Vo Trong Nghia (Phú Thuy, Central Vietnam, 1976) is a leading figure in the contemporary Vietnamese architecture scene while also being a typical example of the country’s architects. He trained and worked in Japan for one decade, then moved back to Ho Chi Minh City and founded VTN Architects in 2006. Work by the practice looks to Vietnam’s architectural tradition to find strategies and materials that are useful to combat the degeneration of the country’s modern metropolises. To this end, VTN experiments with bamboo and inexpensive, easily available wood, using them on different scales for furniture, interiors and buildings.

At the Diamond Island Community Centre (2015) and Nocenco Café (2018) – both in Ho Chi Minh City – bamboo is structural in the weight-bearing domes. Bamboo is used structurally all throughout Castaway Island Resort (Lan Ha Bay, 2019), an interesting example of a reversible tourism complex “perched” on unblemished sands. One of VTN’s manifesto-like projects is the prototype for a low-cost house (3,000 euros for 20+ square metres), something the practice has been working on since 2012. Here, bamboo and polycarbonate panels make for lightweight, quickly mounted, semi-transparent infill for a metal frame.

The design of House for Trees (Ho Chi Minh City, 2014) inaugurates a second major line of exploration at VTN: single-family houses that radically reconsider the status of trees and incorporate them on a par with the human inhabitants. Stepping Park House (2018) and Ha House (2019) in Ho Chi Minh City, and Thang House in Danang City (2019) are three examples of contemporary tropical houses whose comfort is given by a positive relation to natural elements (greenery, sunlight and the breeze) instead of technological excess.

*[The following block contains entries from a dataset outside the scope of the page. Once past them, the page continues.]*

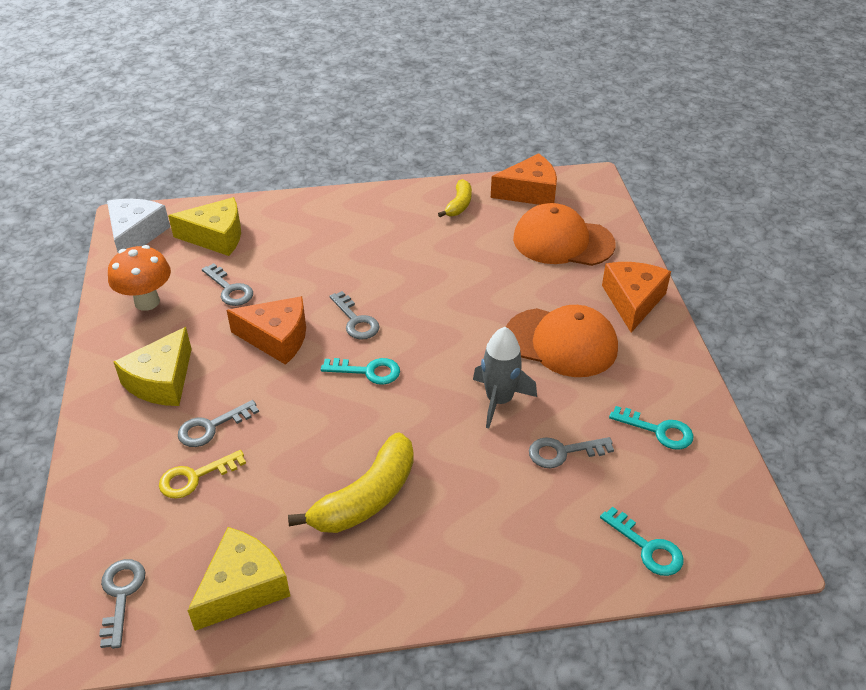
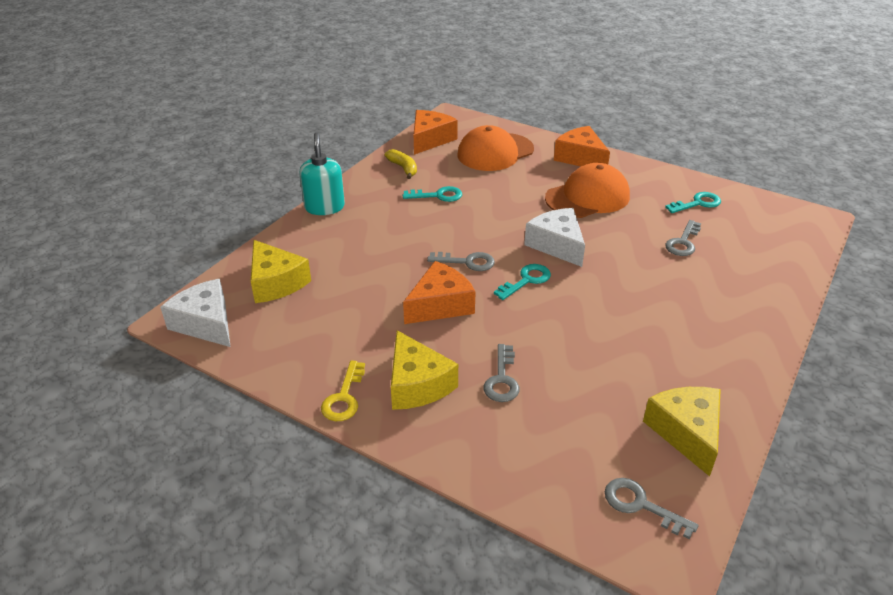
camera: 50 degrees left, 5 degrees down
(147, 302) = (306, 353): orange mushroom -> none
(194, 477) = (548, 411): yellow key -> yellow key (344, 397)
(216, 237) = (276, 282): yellow cheese -> yellow cheese turned 105 degrees clockwise
(230, 289) = (352, 303): grey key -> none
(344, 199) = (324, 207): none -> turquoise soap dispenser
(366, 498) = (650, 336): yellow banana -> none
(448, 363) = (557, 245): none -> white cheese
(499, 400) = (614, 243): grey rocket -> none
(647, 548) = (785, 251): turquoise key -> turquoise key (438, 195)

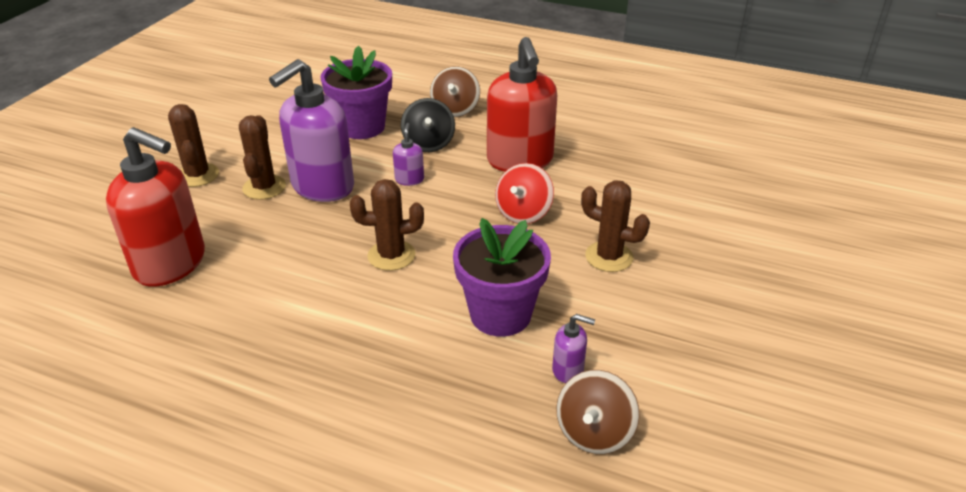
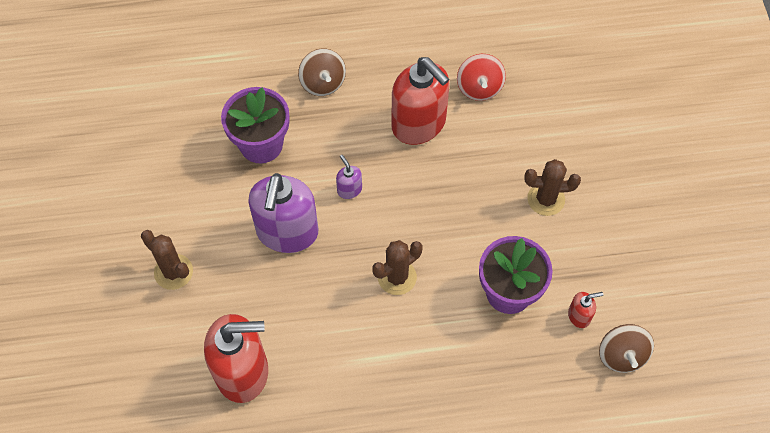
camera: 30 degrees left, 25 degrees up
(264, 187) = (241, 257): brown cactus -> none
(428, 143) = (333, 138): black spinning top -> none
(523, 213) = (460, 184): red spinning top -> red spinning top (479, 87)
(568, 370) = (579, 316): purple soap dispenser -> red soap dispenser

On a bigger scale, projects like FTP University (Hanoi, 2017), Viettel Offsite Studio (Thach That, Hanoi, 2017) and the Viettel Academy Education Centre (Thach That, Hanoi, 2019) show how VTN integrates architectural elements to implement all-round sustainability – ecological, economical and social – and compose coherently updated forms that are not placed on rhetorical display.